::: Excerpt
When we run it with our usual test program as input, we get:

counts are { '*': 2, '+': 1 }

Generators are a clean solution to many hard problems, but we find it more difficult to check variable identifiers using generators than using the class-based Visitor approach because we want to accumulate violations to report later. Again, this could be a reflection of what we're used to rather than anything intrinsic; as with coding style, the most important thing is to be consistent.

What other kinds of analysis can we do?

As one final example, consider the problem of keeping track of which methods are defined where in a deeply-nested class hierarchy. (This problem comes up in some of the later chapters in this book: we wrote so many classes that incrementally extended their predecessors for pedagogical purposes that we lost track of what was defined where.) To create a table of method definitions, we first need to find the ancestors of the last class in the hierarchy:

import assert from 'assert'
import acorn from 'acorn'
import fs from 'fs'
import path from 'path'
import walk from 'acorn-walk'

class FindAncestors {
  find (dirname, filename, className) {
    return this.traceAncestry(dirname, filename, className, [])
  }

  traceAncestry (dirname, filename, className, accum) {
    const fullPath = path.join(dirname, filename)
    const program = fs.readFileSync(fullPath, 'utf-8')
    const options = { locations: true, sourceType: 'module' }
    const ast = acorn.parse(program, options)
    const classDef = this.findClassDef(filename, ast, className)
    accum.push({ filename, className, classDef })
    const ancestorName = this.getAncestor(classDef)
    if (ancestorName === null) {
      return accum
    }
    const ancestorFile = this.findImport(filename, ast, ancestorName)
    return this.traceAncestry(dirname, ancestorFile, ancestorName, accum)
  }

}

export default FindAncestors

Finding class definitions is a straightforward extension of what we have already done:


  findClassDef (filename, ast, className) {
    const state = []
    walk.simple(ast, {
      ClassDeclaration: (node, state) => {
        if ((node.id.type === 'Identifier') &&
            (node.id.name === className)) {
          state.push(node)
        }
      }
    }, null, state)
    assert(state.length === 1,
      `No definition for ${className} in ${filename}`)
    return state[0]
  }

To test this code, we start with the last of these three short files:

class Upper {
  constructor () {
    this.name = 'upper'
  }

  report () {
    console.log(this.modify(this.name))
  }

  modify (text) {
    return text.toUpperCase()
  }
}

module.exports = Upper
import Upper from './upper.js'

class Middle extends Upper {
  constructor () {
    super()
::::::
Work task a: Reproduce the passage of the excerpt on JavaScript code analysis between "const classDef = this.findClassDef(filename, ast, className)" and "ancestorName = this.getAncestor(classDef)", inclusive.
The excerpt and the records bear no relation to each other.
::: Records provided
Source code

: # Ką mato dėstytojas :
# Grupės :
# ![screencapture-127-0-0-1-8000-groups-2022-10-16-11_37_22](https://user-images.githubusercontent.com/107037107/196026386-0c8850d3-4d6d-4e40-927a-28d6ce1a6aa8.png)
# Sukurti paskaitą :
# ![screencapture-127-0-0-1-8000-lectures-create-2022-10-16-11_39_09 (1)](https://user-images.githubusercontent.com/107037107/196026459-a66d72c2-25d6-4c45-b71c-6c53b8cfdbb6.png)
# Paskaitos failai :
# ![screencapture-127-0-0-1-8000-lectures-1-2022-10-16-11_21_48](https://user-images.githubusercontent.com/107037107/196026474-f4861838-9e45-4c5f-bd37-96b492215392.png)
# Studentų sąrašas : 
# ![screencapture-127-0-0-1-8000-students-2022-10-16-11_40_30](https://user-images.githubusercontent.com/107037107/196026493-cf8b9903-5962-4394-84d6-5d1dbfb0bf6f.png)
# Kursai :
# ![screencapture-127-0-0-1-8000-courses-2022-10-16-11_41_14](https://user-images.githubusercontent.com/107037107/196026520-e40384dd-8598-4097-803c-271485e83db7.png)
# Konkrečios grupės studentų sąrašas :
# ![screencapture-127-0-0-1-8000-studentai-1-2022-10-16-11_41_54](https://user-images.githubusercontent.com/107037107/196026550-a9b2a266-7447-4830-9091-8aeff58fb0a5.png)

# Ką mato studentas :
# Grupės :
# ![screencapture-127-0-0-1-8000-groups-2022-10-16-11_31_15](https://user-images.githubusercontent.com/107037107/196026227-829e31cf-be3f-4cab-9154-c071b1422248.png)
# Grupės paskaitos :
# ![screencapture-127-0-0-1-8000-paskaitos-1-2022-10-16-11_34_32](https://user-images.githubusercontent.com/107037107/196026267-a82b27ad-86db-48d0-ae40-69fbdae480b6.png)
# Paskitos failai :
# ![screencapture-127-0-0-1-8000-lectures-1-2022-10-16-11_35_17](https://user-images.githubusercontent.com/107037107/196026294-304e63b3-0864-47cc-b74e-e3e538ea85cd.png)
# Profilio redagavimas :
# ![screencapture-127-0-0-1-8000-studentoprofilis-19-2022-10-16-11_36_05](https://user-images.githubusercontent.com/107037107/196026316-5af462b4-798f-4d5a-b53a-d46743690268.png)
::::::
Work task b: In the records, swap "studentas" for "dėstytojas" and give only the lines between the lines holding "# Ką mato studentas" and "# Profilio redagavimas", inclusive, leaving everything else unchanged.

Expected output a:
const classDef = this.findClassDef(filename, ast, className)
    accum.push({ filename, className, classDef })
    const ancestorName = this.getAncestor(classDef)

Expected output b:
# Ką mato dėstytojas :
# Grupės :
# ![screencapture-127-0-0-1-8000-groups-2022-10-16-11_31_15](https://user-images.githubusercontent.com/107037107/196026227-829e31cf-be3f-4cab-9154-c071b1422248.png)
# Grupės paskaitos :
# ![screencapture-127-0-0-1-8000-paskaitos-1-2022-10-16-11_34_32](https://user-images.githubusercontent.com/107037107/196026267-a82b27ad-86db-48d0-ae40-69fbdae480b6.png)
# Paskitos failai :
# ![screencapture-127-0-0-1-8000-lectures-1-2022-10-16-11_35_17](https://user-images.githubusercontent.com/107037107/196026294-304e63b3-0864-47cc-b74e-e3e538ea85cd.png)
# Profilio redagavimas :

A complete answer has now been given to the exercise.